5, 4, 3, 2, 1. I am a firm believer that turning is a mind game and dancers tend to get frustrated or even scared about turning multiple times. The brain often thinks the more we do, the harder it is. I have found reverse counting has helped dancers to not think about the amount of turns, but focus on elements like spotting, pulling up, straightening the supporting leg, etc.

Next time, try counting backward from 5 and see what happens!



This has to be my favorite! You can either do this with your student or they can find a partner in the class. Partner A will be in front of partner B. Partner A will go on their knees, sitting up, and extend their arm up to sky so their hand is eye level to Partner B’s eyes.
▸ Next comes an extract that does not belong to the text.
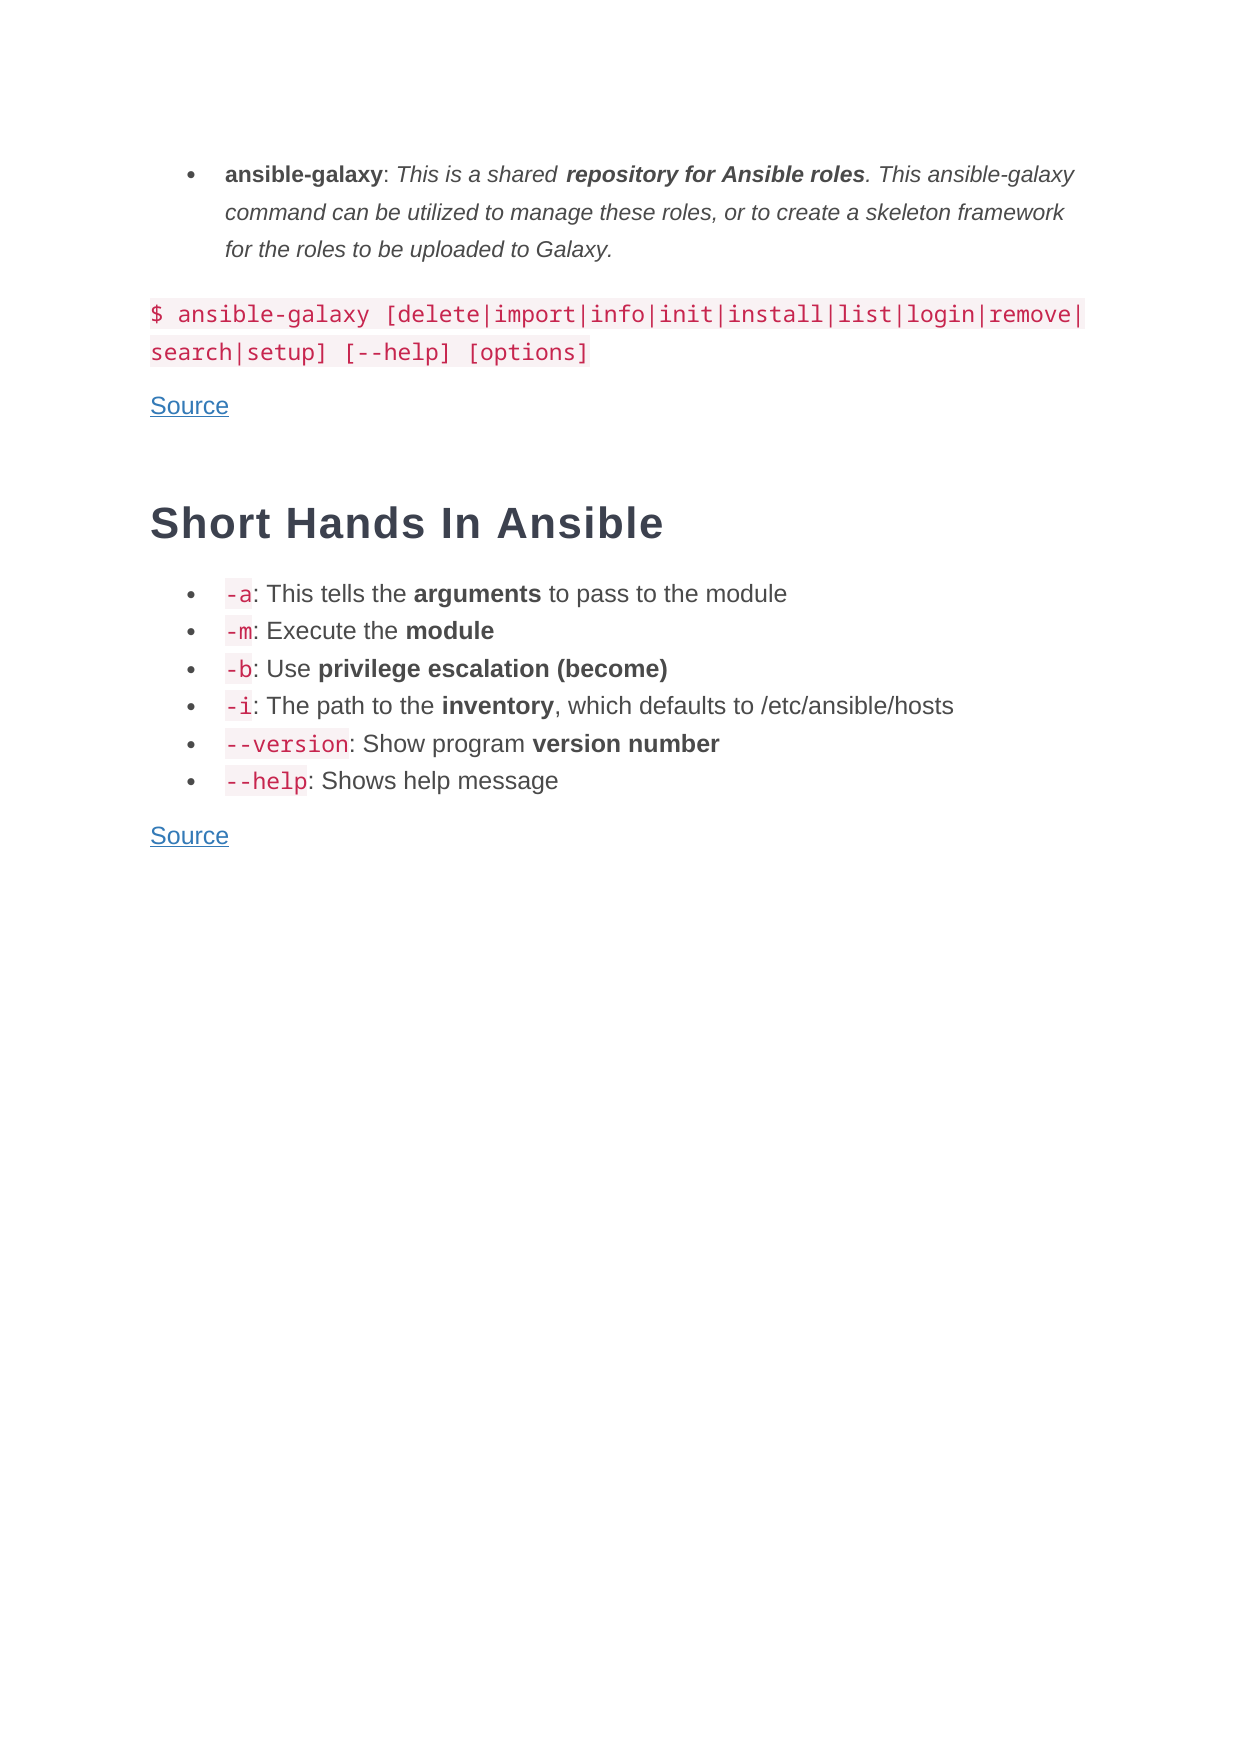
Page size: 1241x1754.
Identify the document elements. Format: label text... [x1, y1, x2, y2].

Partner B will take a preparation on the count of 7-8 and then a double pirouette on counts 1-2. Partner A will then flash two numbers on the hand that is up in the air on the counts of 1-2. It is Partner B’s job to guess what numbers they saw while spotting. If you want to work on triple pirouette’s then Partner A would flash three numbers and so on. You will see their spot become so clear and crisp because they need laser focus to see those numbers.

This will not help their spot overnight, however, the more you do this exercise, the better. The dancers also think it’s FUN!


Trim the Paper

You will need two neon color, legal size pieces of paper per dancer in the class for this exercise. Have the dancers line up across the room facing the mirror, take one piece of paper and tape it to the mirror right to their eye line. Starting on either side, you will ball change on the counts 7-8, working on doubles first (even for advanced) pirouette on 1-2 spotting the piece of paper on the mirror. You will let them try this three times. Then  cut that piece of paper in half. Repeat the process. Again, cut that piece of paper in half and repeat. You will cut until till the piece of paper is the size of a pea.

Explain to the dancers that this is how detailed and focused the spot has to be. Redirect them to a smaller target instead of “this wall” or “that poster”. This exercise is very helpful for the advanced dancers when they start changing spots during turns.


Spotting on Stage

Just a small side note that I find helps dancers: It is the dancers job when to spot during their preparation for the turn. They cannot wait till the actual turn itself, it’s too late. To prep your dancers for this, I would have them face all different parts of the room, not just mirror, when they practice.